Vorliegender Text:
Gastbeitrag von Anja Kofbinger (Grüne), ehemals Mitglied im Berliner Abgeordnetenhaus
Als das Abgeordnetenhaus von Berlin im Dezember 2018 beschloss, den 8. März zum Feiertag in Berlin zu machen, war die Freude in der Bevölkerung groß. Allerdings, dass muss man zugeben, ging es dem Großteil der Berlinerinnen und Berliner wohl weniger darum, ein Zeichen für mehr Feminismus in Politik und Gesellschaft zu setzen, sondern wohl eher um einen weiteren arbeitsfreien Tag. Aber wie genau kam es überhaupt dazu, dass es einen internationalen Frauentag gibt und wir uns bis heute in unterschiedlichster Art und Weise daran erinnern?
Das ganze wurde natürlich von Frauen angezettelt. Und hier spielten die deutschen Sozialistinnen ein führende Rolle, allen voran Clara Zetkin und Käte Duncker. Sie schlugen 1910 auf der »Zweiten Internationalen sozialistischen Frauenkonferenz« 1910 in Kopenhagen die Einführung eines internationalen Frauentages vor. Ein bestimmtes Datum hatten sie dabei nicht im Sinn.
Sie übernahmen damit auch eine Idee, die aus den USA kam. Dort wurde bereits 1909 der erste landesweite Frauentag begangen. Allerdings nicht als Feiertag sondern als Kampftag von Arbeiterinnen, die für bessere Arbeitsbedingungen stritten und den bürgerlichen Frauenrechtlerinnen, die für das Frauenwahlrecht kämpften. Dass beide Strömungen zusammenfanden, die sozialistische und die bürgerliche, verlieh den berechtigten Forderungen mehr Power und wurde als großer Erfolg gefeiert.

Erfasste Einträge:
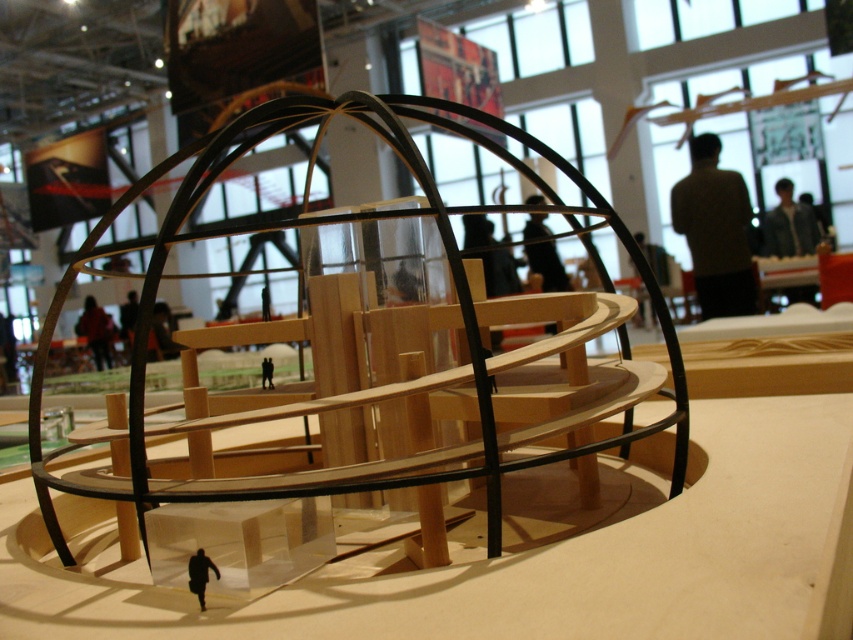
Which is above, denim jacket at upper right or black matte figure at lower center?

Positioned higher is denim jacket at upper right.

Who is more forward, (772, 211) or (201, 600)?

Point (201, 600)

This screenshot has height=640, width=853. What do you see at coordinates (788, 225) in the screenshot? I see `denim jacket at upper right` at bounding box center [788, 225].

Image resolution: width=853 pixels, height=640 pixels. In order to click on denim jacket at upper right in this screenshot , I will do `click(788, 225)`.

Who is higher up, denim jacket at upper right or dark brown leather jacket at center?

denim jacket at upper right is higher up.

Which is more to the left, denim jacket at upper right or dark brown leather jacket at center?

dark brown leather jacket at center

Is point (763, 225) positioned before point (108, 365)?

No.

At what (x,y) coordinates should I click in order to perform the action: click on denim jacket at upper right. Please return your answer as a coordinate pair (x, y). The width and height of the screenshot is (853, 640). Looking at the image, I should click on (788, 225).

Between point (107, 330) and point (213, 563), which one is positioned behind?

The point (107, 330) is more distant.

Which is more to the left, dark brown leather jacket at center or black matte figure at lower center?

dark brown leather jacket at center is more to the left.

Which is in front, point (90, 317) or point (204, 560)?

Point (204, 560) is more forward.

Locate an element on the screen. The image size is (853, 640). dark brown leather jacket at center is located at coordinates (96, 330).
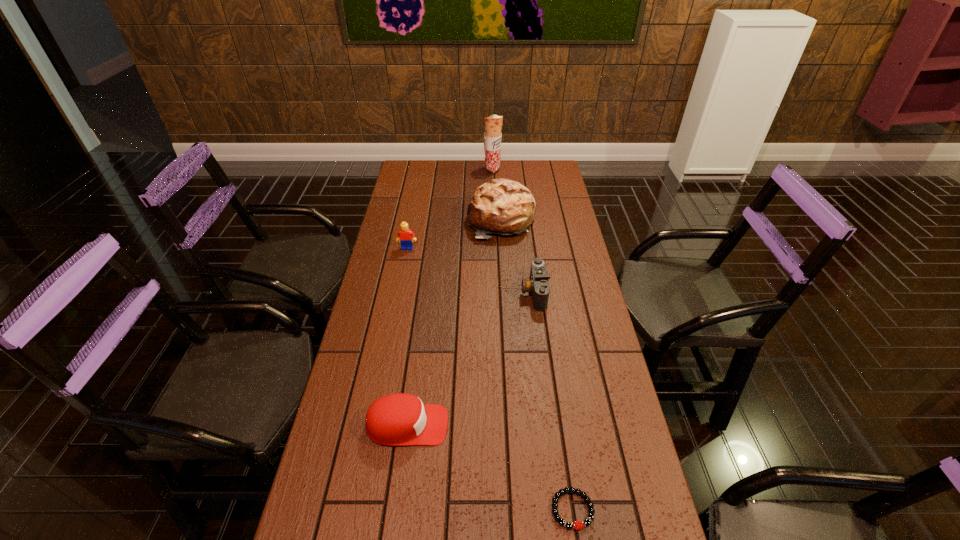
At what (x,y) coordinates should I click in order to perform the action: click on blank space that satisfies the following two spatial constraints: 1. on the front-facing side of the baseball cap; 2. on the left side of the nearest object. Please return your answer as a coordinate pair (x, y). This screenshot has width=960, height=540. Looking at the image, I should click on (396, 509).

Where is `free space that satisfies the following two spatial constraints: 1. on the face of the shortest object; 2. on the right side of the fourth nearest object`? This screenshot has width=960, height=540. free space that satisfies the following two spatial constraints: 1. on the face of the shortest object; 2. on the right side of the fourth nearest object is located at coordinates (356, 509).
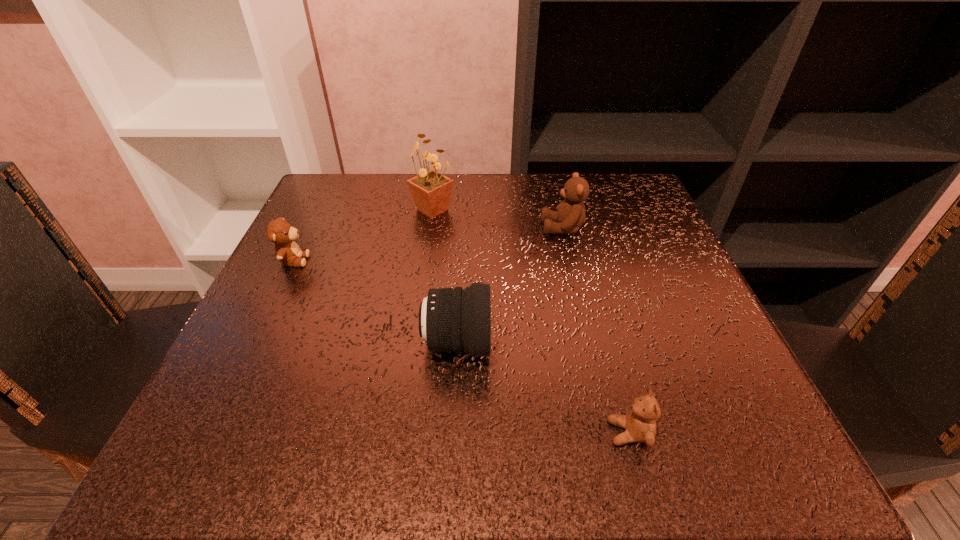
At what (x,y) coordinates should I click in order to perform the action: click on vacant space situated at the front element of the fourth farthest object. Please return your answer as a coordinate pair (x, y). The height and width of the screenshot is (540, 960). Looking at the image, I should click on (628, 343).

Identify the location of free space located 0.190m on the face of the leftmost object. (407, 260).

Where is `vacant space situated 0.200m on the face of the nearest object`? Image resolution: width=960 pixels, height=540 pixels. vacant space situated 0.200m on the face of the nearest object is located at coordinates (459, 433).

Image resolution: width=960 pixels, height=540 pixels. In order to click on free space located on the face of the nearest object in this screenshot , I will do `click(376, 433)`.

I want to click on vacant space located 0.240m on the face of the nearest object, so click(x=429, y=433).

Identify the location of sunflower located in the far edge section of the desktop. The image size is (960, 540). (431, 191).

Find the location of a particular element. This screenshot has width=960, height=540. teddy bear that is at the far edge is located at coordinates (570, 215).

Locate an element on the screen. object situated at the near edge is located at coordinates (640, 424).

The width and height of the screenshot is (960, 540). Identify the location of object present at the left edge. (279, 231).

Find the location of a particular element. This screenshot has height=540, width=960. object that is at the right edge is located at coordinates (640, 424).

Folgendes bearbeiten:
A. Beantworte zum Gastbeitrag über den Frauentag oben diese drei Fragen:
(i) Wann beschloss das Berliner Abgeordnetenhaus, den 8. März zum Feiertag zu machen?
(ii) In welcher Stadt fand die »Zweite Internationale sozialistische Frauenkonferenz« statt?
(iii) In welchem Jahr wurde in den USA der erste landesweite Frauentag begangen?
B. Greife den Gastbeitrag über den Frauentag nach seinem letzten Satz auf und schreibe ihn weiter.

Antworten je Aufgabe:
A.
(i) Im Dezember 2018.
(ii) In Kopenhagen.
(iii) 1909.

B.
Als erste Partei legten sich die Berliner Linken Mitte November 2018 offiziell auf den Weltfrauentag als Feiertag fest. Zuvor hatten sie den Tag der Befreiung am 8. Mai favorisiert. Die Koalitionspartner von SPD und Grünen folgten. Die damalige Abgeordnete und heutige Innensenatorin Ines Spranger hatte bereits im Juni eine Online-Petition für den Frauentag initiiert – und mehr als 28.000 Unterschriften gesammelt.
Es gab zudem einen ganz pragmatischen Grund, der für die Einführung eines neuen Feiertags sprach: Berlin hatte bislang nur neun davon, in keinem Bundesland gab es weniger. Es ging den Parteien aber nicht nur um einen weiteren freien Tag für die Berlinerinnen und Berliner, sondern um einen Tag mit Bedeutung, wie die Grünen es formulierten. Dieser wurde dann am 13. Dezember 2018 als »Drittes Gesetz zur Änderung des Gesetzes über die Sonn- und Feiertage« vom Berliner Abgeordnetenhaus beschlossen.
Bislang haben Feiertage in Deutschland meistens einen religiösen Bezug, bundesweit bilden lediglich der 1. Mai und der Tag der deutschen Einheit am 3. Oktober eine Ausnahme. Es gab natürlich auch Leute, die störten sich daran, dass mit den Frauen eine Bevölkerungsgruppe an einem Feiertag in den Mittelpunkt gestellt wird. Schließlich sagt das Grundgesetz explizit, dass niemand wegen seines Geschlechts diskriminiert werden darf.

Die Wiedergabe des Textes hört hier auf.